Similarly, it is straightforward to extend this framework to viscoelastic fluids, by letting ${\mathrm{\Psi }}_r^e={\mathrm{\Psi }}_r^e(\theta ,J)$ for compressible fluids, or ${\mathrm{\Psi }}_r^e=0$ for incompressible fluids (J = 1), and adding a viscous stress T^v (θ, F, D) which is a function of the rate of deformation D. In that case, the total stress would be T = −pI + T^v (θ, F, D) +Σ_u w^uT^b (θ, F^u), where p is the pressure ( $p=-\partial {\mathrm{\Psi }}_r^e/\partial J$ in the compressible case). The constitutive relation for the viscous stress would need to satisfy T^v : D ≥ 0 according to the Clausius-Duhem inequality (Coleman and Noll, 1963).

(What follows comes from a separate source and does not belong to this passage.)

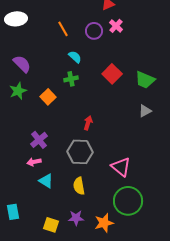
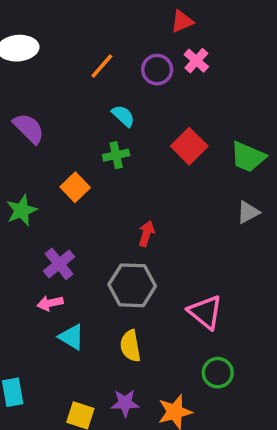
orange line: (63, 29) -> (102, 66), turned 70
green star: (18, 91) -> (22, 210), moved
green circle: (128, 201) -> (218, 373), size x0.6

This formulation of reactive viscoelasticity reproduces the framework of linear viscoelasticity exactly when g is exponential. This agreement is indicative of self-consistency between the classical approach and the reactive model. Note that the exponential form of g in Eq.(13) satisfies ġ = −g/τ, which represents the axiom of mass balance in the special case of a linear first-order ordinary differential equation with constant coefficients. This linear equation is a manifestation of first-order kinetics in the reaction of breaking and reforming bonds. Any other postulated form of g would necessarily be the solution of a nonlinear equation of mass balance, therefore only the exponential form in Eq.(13) strictly describes the framework of linear viscoelasticity.

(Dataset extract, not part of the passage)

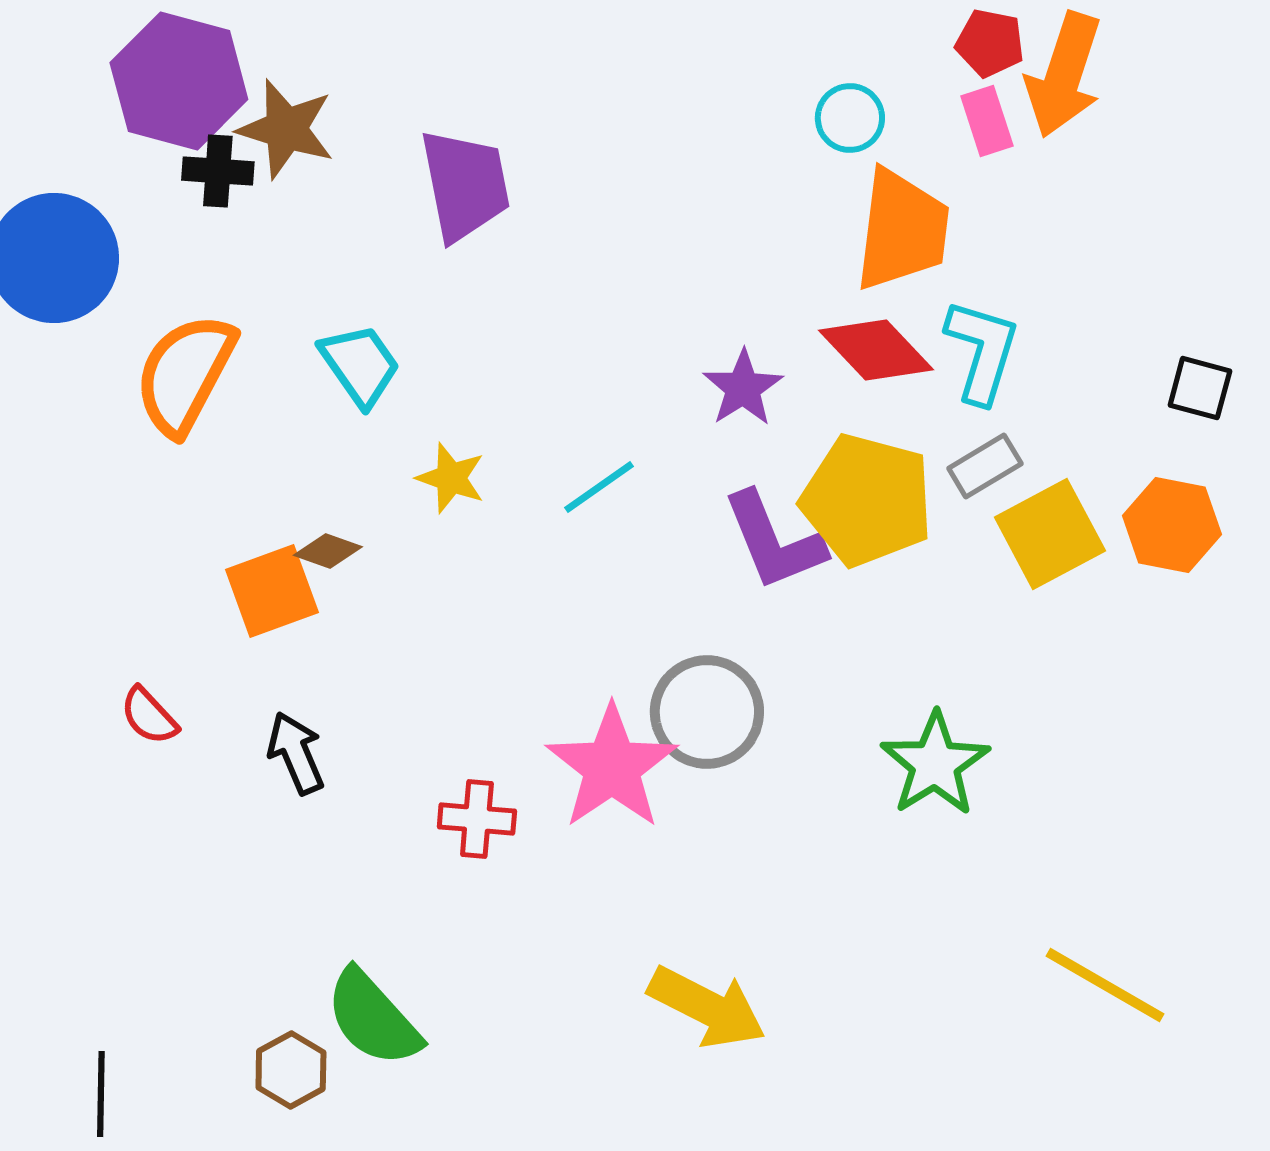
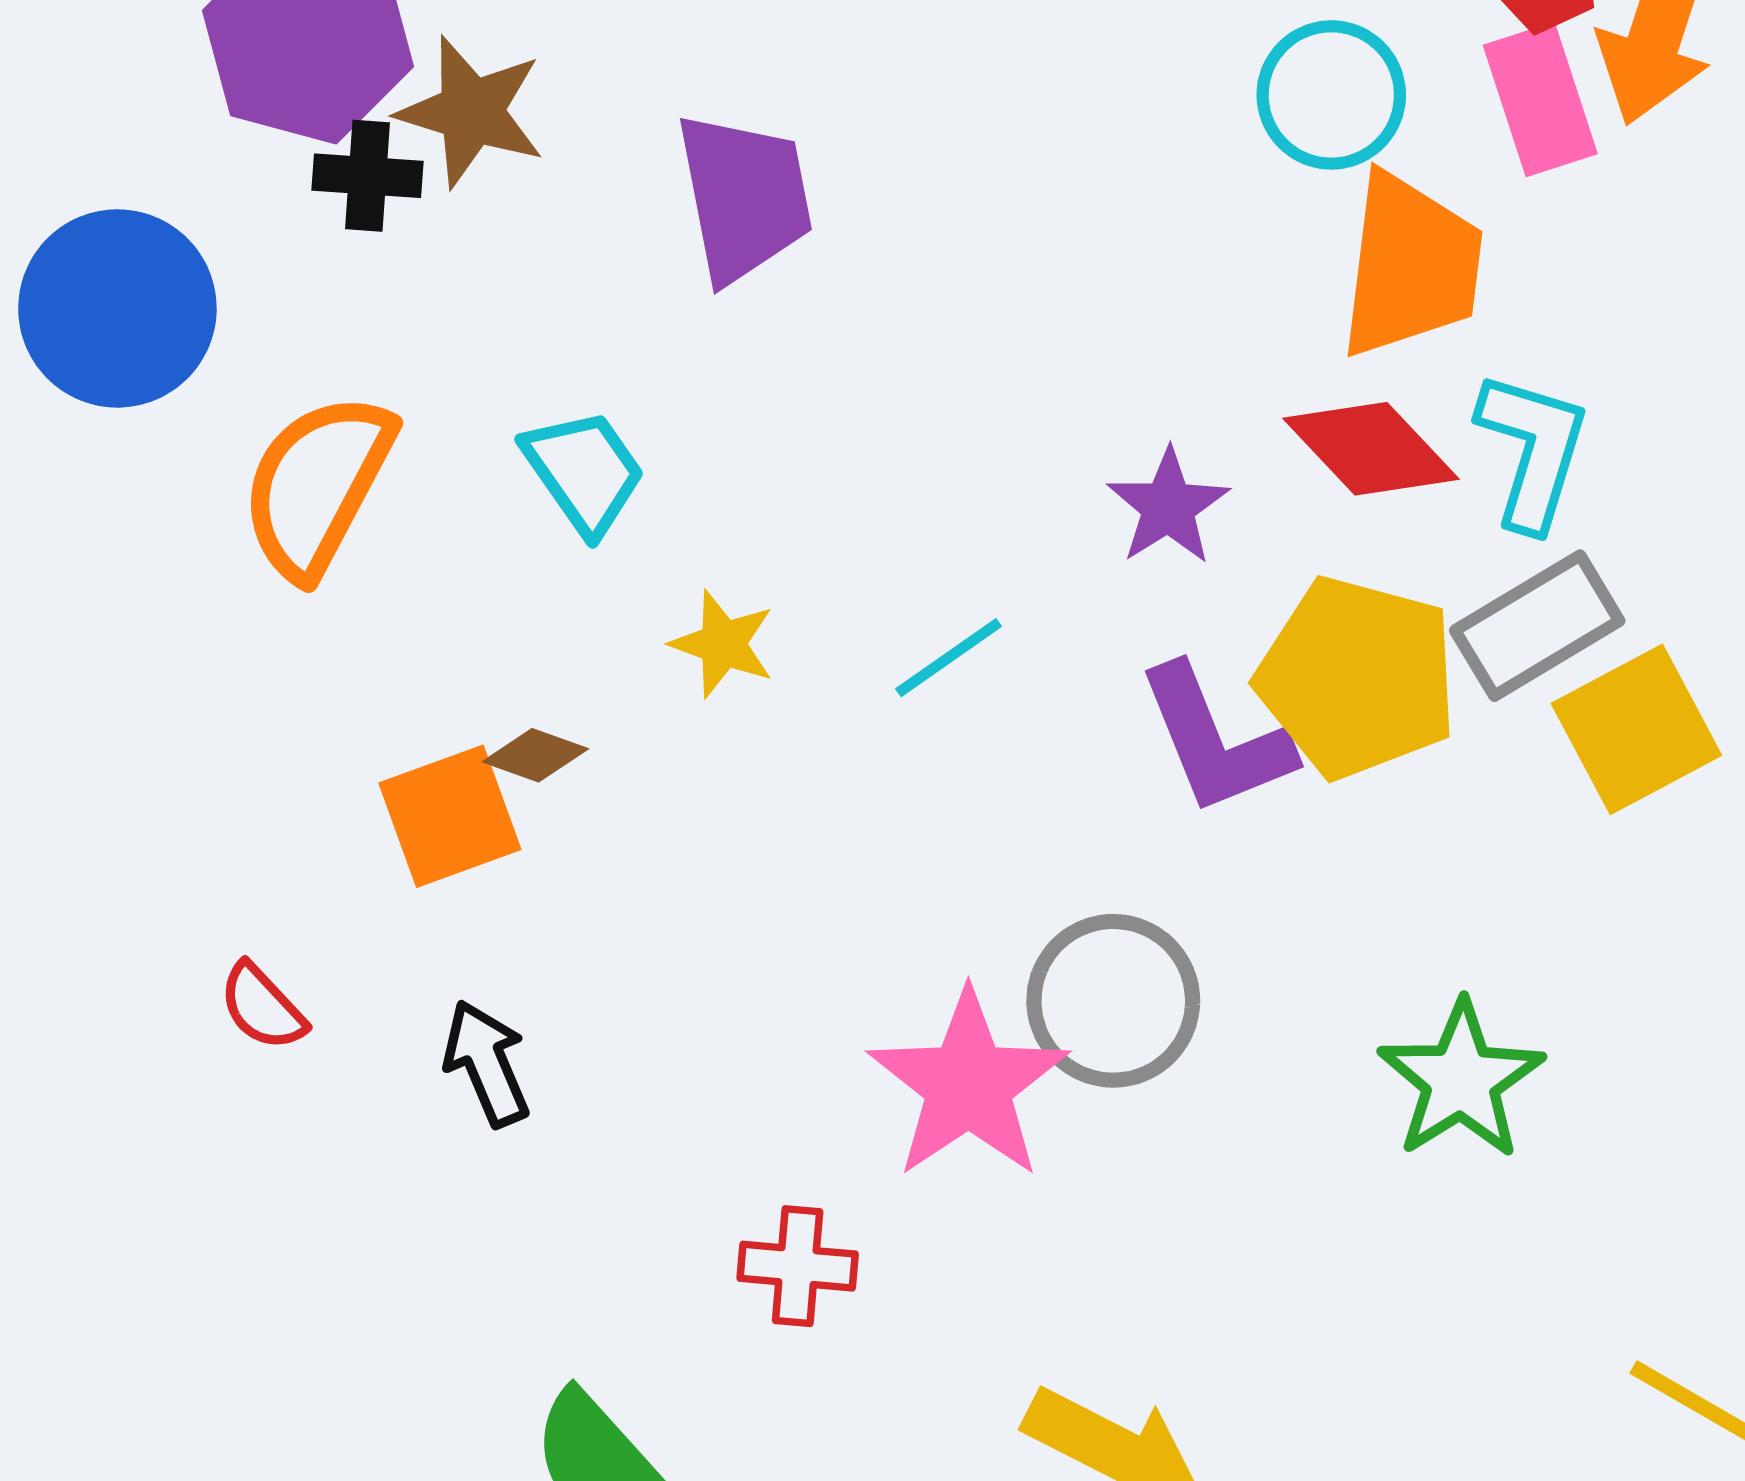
cyan circle: (850, 118) -> (1331, 95), size x1.4
pink rectangle: (987, 121) -> (1540, 100), size x1.4
gray rectangle: (985, 466) -> (1537, 626), size x1.5
red cross: (477, 819) -> (798, 1266), moved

For large strains, the classical quasilinear viscoelasticity framework has been constructed from the assumption that Boltzmann’s linear superposition principle may be extended to the case when the stress varies nonlinearly with the strain. In particular, the superposition principle has to be applied to the second Piola-Kirchhoff stress since it is insensitive to rigid body rotations, as needed to enforce objectivity of the time derivative appearing in Eq.(23). In contrast, the reactive viscoelasticity framework does not depend on Boltzmann’s principle and does not involve a time derivative of the stress. Instead, the Cauchy stress for weak bonds appearing in Eq.(4) is a function of the relative deformation gradient F^u (t), a concept also found in the framework of Wineman and Rajagopal (1990); Rajagopal and Wineman (1992); Wineman (2009). Therefore, for large strains, there is no exact equivalence between the reactive and classical quasilinear frameworks. Nevertheless, as illustrated in section S.10 with an implementation of reactive viscoelasticity in the FEBio finite element software (Maas et al., 2012), the responses may remain very similar for a broad range of loading conditions.

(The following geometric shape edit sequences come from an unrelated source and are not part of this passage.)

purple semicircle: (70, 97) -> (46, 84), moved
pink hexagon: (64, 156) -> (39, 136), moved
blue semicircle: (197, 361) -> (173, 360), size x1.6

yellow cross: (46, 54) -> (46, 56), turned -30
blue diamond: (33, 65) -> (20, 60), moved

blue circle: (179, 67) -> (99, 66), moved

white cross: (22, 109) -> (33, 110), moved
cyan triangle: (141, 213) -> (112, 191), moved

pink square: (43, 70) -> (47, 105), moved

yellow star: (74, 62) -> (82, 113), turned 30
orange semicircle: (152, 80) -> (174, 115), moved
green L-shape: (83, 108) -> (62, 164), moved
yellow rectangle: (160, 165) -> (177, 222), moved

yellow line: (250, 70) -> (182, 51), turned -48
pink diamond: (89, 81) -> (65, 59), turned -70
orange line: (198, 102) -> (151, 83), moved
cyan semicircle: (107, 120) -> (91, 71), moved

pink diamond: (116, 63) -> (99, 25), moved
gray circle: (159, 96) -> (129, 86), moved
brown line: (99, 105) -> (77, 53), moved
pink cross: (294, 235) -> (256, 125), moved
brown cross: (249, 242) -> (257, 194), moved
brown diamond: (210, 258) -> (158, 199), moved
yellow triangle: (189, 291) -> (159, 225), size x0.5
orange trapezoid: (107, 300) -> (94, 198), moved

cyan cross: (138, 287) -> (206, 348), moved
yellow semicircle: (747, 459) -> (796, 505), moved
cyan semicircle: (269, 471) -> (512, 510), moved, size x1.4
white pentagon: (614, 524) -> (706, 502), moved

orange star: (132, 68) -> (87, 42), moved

In conclusion, this study demonstrates that it is possible to formulate a viscoelasticity framework that depends only on observable state variables. This formulation complements existing tools for modeling the nonlinear viscoelastic response of biological soft tissues under large deformations. It also sets up a framework for accommodating more complex combinations of energy loss from viscoelasticity and various forms of damage and repair, which represents a significant concern in the modeling of pathological processes in biological tissues.